Root Cause Analysis - What is really the problem? Methods

Root Cause Analysis - What is really the problem? Methods

     In this sixth segment of this series, we will address "methods" as a reason or reasons you may not be hitting your goals. The previous articles covered these other factors: environment, people, materials and equipment as possible reasons you may not be hitting your goals.

Method is defined as: a particular form of procedure for accomplishing or approaching something, especially a systematic or established one, or how one goes about getting the work completed. We will continue investigating our car sales work. There are many sales techniques, strategies and methodologies to close the deal on selling cars. So, let's look at some methods that could be modified in order to increase your sales of cars.

  • There is limited parking for customers, so most prospective buyers start at the office doors
    • Solution: Depending on your car dealer's philosophy, you may want to start with prospective buyers at your desk, asking questions, or on the lot, looking at the inventory on your property. It would be wise to track which method is more effective. So, tracking the success of desk first, or lot first, would change your method of where you begin your sale process.
  • The objections from prospective buyers decrease your sales quota
    • Solution: Consider changing your objections-resolution approach. One effective method to overcome objections is rehearsing or role-playing objections responses. The method or technique change is simple; rehearse so much that your response is a habit, a muscle-memory behavior. You'll be closing deals, like nobody's business.
  • Prospective customers get impatient waiting on negotiations and/or financing
    • Solution: Change procedures to process negotiations in a quick and efficient manner. Put in place strategic and methodological creature comforts for the customer, minimizing the annoyance of waiting for the process to end for the purchase of their new car. 

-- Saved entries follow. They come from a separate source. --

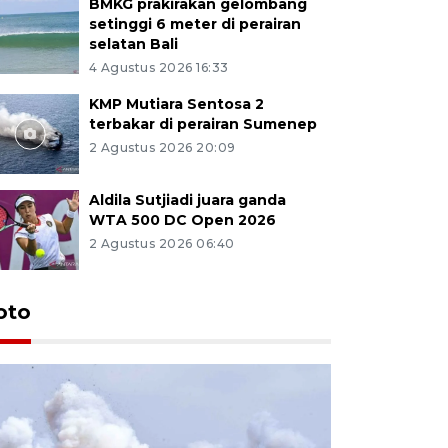
BMKG prakirakan gelombang
setinggi 6 meter di perairan
selatan Bali
4 Agustus 2026 16:33
KMP Mutiara Sentosa 2
terbakar di perairan Sumenep
2 Agustus 2026 20:09
Aldila Sutjiadi juara ganda
WTA 500 DC Open 2026
2 Agustus 2026 06:40
oto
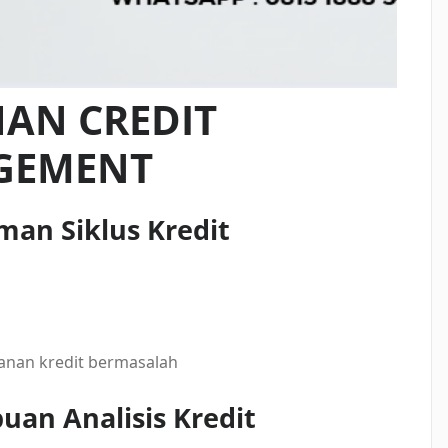
HAN CREDIT
GEMENT
an Siklus Kredit
anan kredit bermasalah
n Analisis Kredit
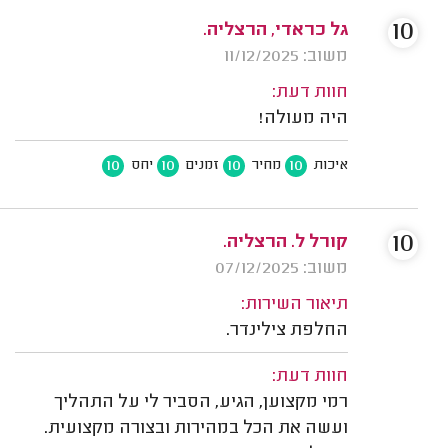
10
גל כראדי, הרצליה.
משוב: 11/12/2025
חוות דעת:
היה מעולה!
10
10
10
10
איכות
מחיר
זמנים
יחס
10
קורל ל. הרצליה.
משוב: 07/12/2025
תיאור השירות:
החלפת צילינדר.
חוות דעת:
רמי מקצוען, הגיע, הסביר לי על התהליך
ועשה את הכל במהירות ובצורה מקצועית.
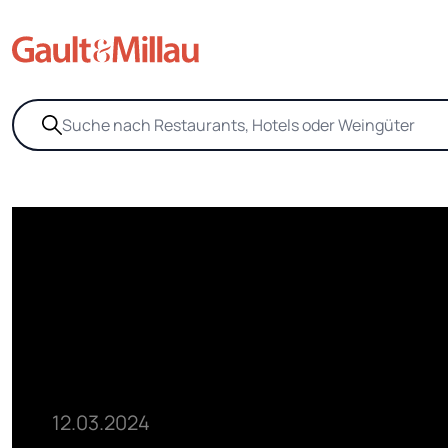
12.03.2024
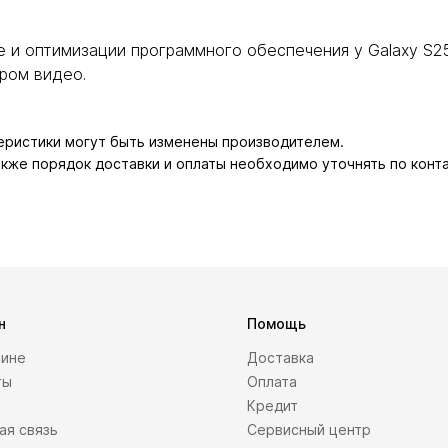
 и оптимизации программного обеспечения у Galaxy S25
ром видео.
теристики могут быть изменены производителем.
также порядок доставки и оплаты необходимо уточнять по конт
н
Помощь
зине
Доставка
ты
Оплата
Кредит
ая связь
Сервисный центр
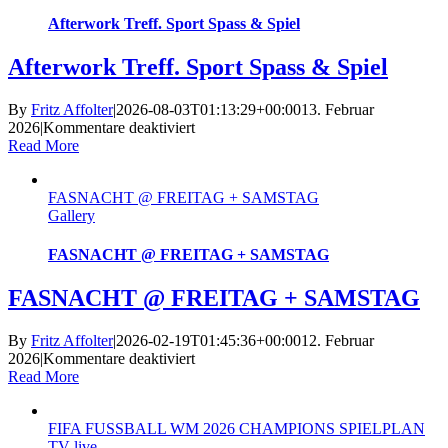
Afterwork Treff. Sport Spass & Spiel
Afterwork Treff. Sport Spass & Spiel
By
Fritz Affolter
|
2026-08-03T01:13:29+00:00
13. Februar
für
2026
|
Kommentare deaktiviert
Afterwork
Read More
Treff.
Sport
FASNACHT @ FREITAG + SAMSTAG
Spass
Gallery
&
Spiel
FASNACHT @ FREITAG + SAMSTAG
FASNACHT @ FREITAG + SAMSTAG
By
Fritz Affolter
|
2026-02-19T01:45:36+00:00
12. Februar
für
2026
|
Kommentare deaktiviert
FASNACHT
Read More
@
FREITAG
FIFA FUSSBALL WM 2026 CHAMPIONS SPIELPLAN
+
TV live
SAMSTAG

Although methods or procedural changes may be the least common area that goals are missed, they are still important. So many jobs include specific processes and methods. Many of these codified procedures have health and safety safeguards in place. Over time, these tried and true methods also include efficiencies and quality assurance. However, as technologies advance and new equipment or materials are introduced, methods will inevitably need changing. The folks closest to the work see how even one slight change or sequential maneuver can make all the difference and truly revolutionize the work flow, not only hitting the goal, but in many instances crushing the goal.